I’ve tiptoed around using digital texts in my classroom, yet I read information digitally all the time—blogs, websites, and tweets. I tend to read more books on my e-reader than in print. It’s easier to carry around. My own children will not read books on an e-reader, which I find fascinating, given their tech-savvy phone usage. Our discussions at home remind me that all readers are different, yet I wonder if my daughters don’t use digital readers because they’ve never been taught specific strategies for digital reading.
I thought my own students were missing digital reading strategies, too. I made a list of core things I do as a digital reader to share with my students and to use as a guide as we develop our own reading identities.
- I use different platforms for my reading. When I’ve shared my reading life in the past, I’ve gathered various genres and paper formats, books, and magazines. I’ve never included my phone, e-reader, or laptop. This seems like a necessary first step in developing digital readers.
- I have different reasons for paper or digital reading. I tend to read books about teaching in a paper format because I can easily refer to them and find information. They also have more visuals and charts to help me learn, and I like having them on paper. I like to read “fun” books on my e-reader because it’s easy to carry anywhere and hold in my hand. My printed materials tend to be books or magazine articles. My digital reading includes books, blogs, tweets, and websites. I think it’s going to be important to help students learn the different types of digital reading we do.
- I select things to read. In the past we have spent a lot of time talking about book shopping and reading interests. I’ve introduced and organized our classroom library to meet students’ reading interests. I need to mirror this work with a digital collection of reading materials, including books and websites we can use to collect for a “To Read” pile. Perhaps keeping reading interest lists digitally would help me curate digital collections more easily.
- I recommend books to friends. We are great at recommending books to friends physically in the classroom. Often we create “We Recommend” bulletin board displays. We can also create a digital space for video recordings as an option to fuel our reading appetites.
- I ignore distractions. I’ve typically thought about distractions in our environment as we work together during our reading workshop. I’ve realized recently there are also many distractions in my digital reading world with sidebars, games, and pop-ups on websites. I’ve learned to ignore these distractions, and students will learn too.
- I study illustrations and images. Illustrations and images are a big part of reading. I’ve always modeled reading illustrations for more information in print and definitely need to model this with digital texts.
- I explore tools to navigate my reading. My students know how to physically navigate a paper text, and I think I need to let them explore navigating tools in different digital formats. How do we turn the page? How do we scroll? How do we start or stop audio or visual slideshows?

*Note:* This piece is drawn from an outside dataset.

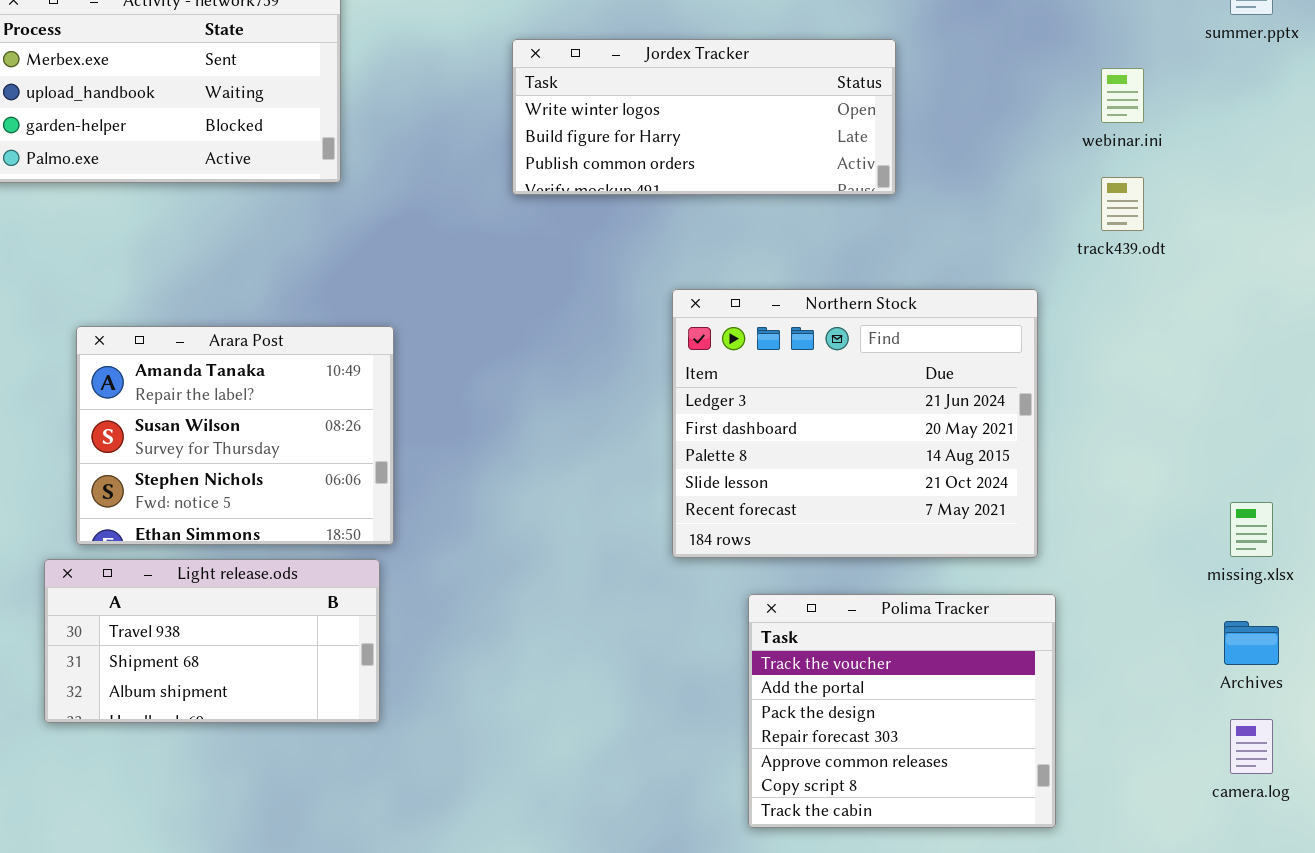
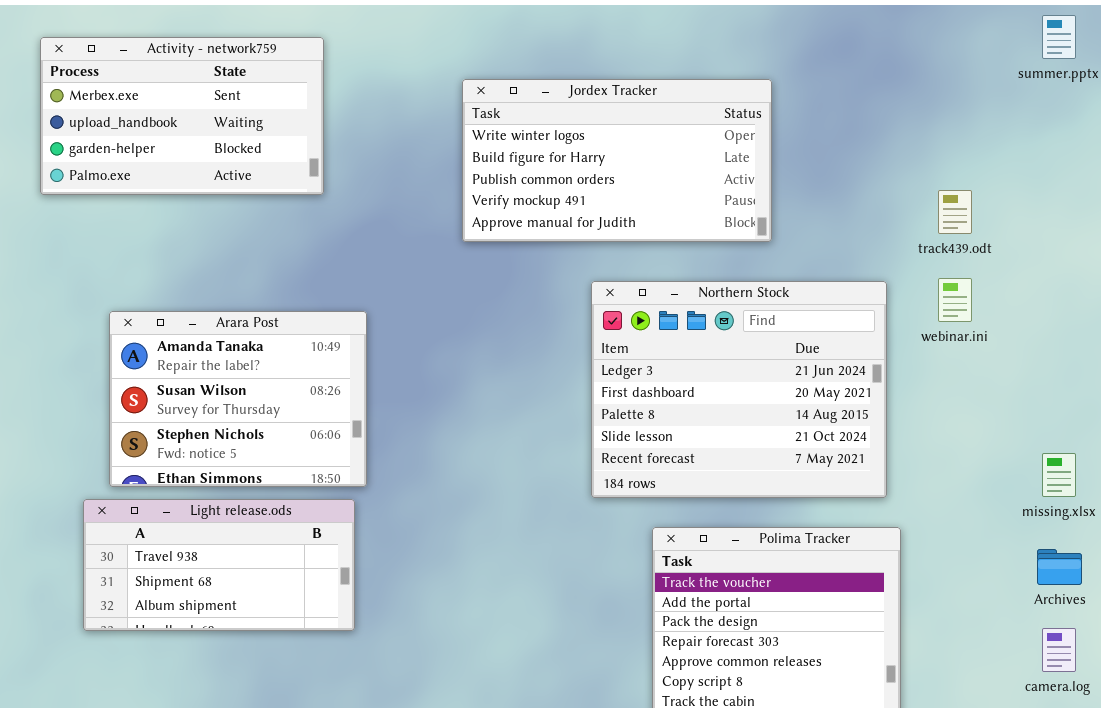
Jordex Tracker: [512,39,896,195] -> [462,79,772,242], resized
webinar.ini: [1101,68,1144,123] -> [938,278,972,322], moved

- I record my thinking. As a reader I tend to record my thinking in the margins of a book I own or on paper for books I borrow. However, I do this digitally with notes in my e-reader or by using the Comment feature in various digital tools. My students love to use sticky notes for our work in class, and as we read more digitally, they can explore the option of recording their thinking on paper or with a digital tool.
- I use tools to figure out unknown words. When I read paper books, I usually try to use the context to figure out unknown words and have modeled using a dictionary as a reading tool. As a digital reader, I know there are many built-in tools to solve unknown words. Students will enjoy learning about these options as digital readers.
Turning into “We” Statements
As I created this list and gathered these ideas, I realized that many of the things I do as a digital reader I also do as a traditional paper book reader. In the past I’ve always thought that digital reading ideas were a unit or series of lessons on their own. In reality, I’m a paper and digital reader simultaneously. So are my students. As we explore digital reading strategies, I hope that the “I” statements above can turn into “We” statements for our community.